Quanto à menção a Woody Allen (Esquina, “Vingança peluda não é solução”, piauí_42, março 2010, p. 12), realmente o caso de Annie Hall é um dos mais emblemáticos da má tradução – vale lembrar que os protagonistas sequer são noivos. Me revolta imaginar que os departamentos de marketing acreditam realmente que os inconvenientes subtítulos podem salvar uma bilheteria. Se Match Point emplacou no Brasil, não acho que isso se deva ao infeliz Ponto Final atrelado ao seu nome, e sim ao fato de que se trata, a meu ver, do último filme realmente bom de Allen. Além disso, para que traduzir match point, uma expressão do tênis que sintetiza tão bem o clímax do filme? Duvido que taglines tenham influenciado positivamente a audiência de Taxi Driver: Motorista de Táxi, um dos exemplos mais beócios do gênero, bem como Super Size Me: A Dieta do Palhaço, ou Closer: Perto Demais. Alguém arrisca que um subtítulo como, por exemplo, Avatar: O Mundo de Pandora tornaria o filme mais atrativo?

DIOGO CARVALHO_BRASÍLIA/DF

 

SYMPHYSODOM SPP.

Dedico-me à piscicultura ornamental. Atividade que, sem dúvida, liga-se essencialmente a valores estéticos.
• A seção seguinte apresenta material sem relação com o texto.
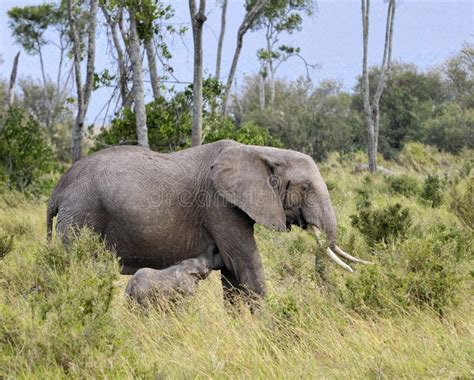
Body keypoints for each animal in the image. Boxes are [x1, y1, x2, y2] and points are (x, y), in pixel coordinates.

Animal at [46, 140, 368, 296]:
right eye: (306, 188)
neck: (262, 152)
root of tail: (57, 190)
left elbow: (232, 274)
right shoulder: (219, 205)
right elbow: (244, 263)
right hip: (81, 216)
Não arrisco dizer que é arte, apesar da interferência humana direta nos resultados das cores, linhas, contornos e expressividade dos peixes cultivados. Ao ler “O primeiro congelamento em massa do aquecimento global”, na seção Chegada (piauí_41, fevereiro 2010), observei uma incorreção que não modifica em nada o sentido do bom texto. A espécie H. ciliares, muito colorida e apreciada pelos aquaristas, citada como fruto da piscicultura Urban Tropical, na verdade não é produzida em cativeiro, e o abastecimento do mercado deve-se apenas à captura no ambiente natural (costa atlântica tropical – inclusive Brasil). A espécie amazônica referenciada ali é o acará-disco, Symphysodom spp., realmente com inúmeras composições de cores. Esta espécie, assim como todas as outras citadas no artigo, não são nativas dos Estados Unidos. Foram importadas de seus habitats em países tropicais, estudadas e replicadas pelos gringos. Já há algumas décadas fazem um itinerário inverso, indo para nações de seus ancestrais como mais um produto de exportação de países desenvolvidos. No contexto do capitalismo, uma mercadoria de entretenimento a mais; no âmbito geral, mais um pequeno exemplo frustrante do neocolonialismo e da deglutição do homem pela natureza, que neste caso é, ironicamente, o frio em tempos de aquecimento global.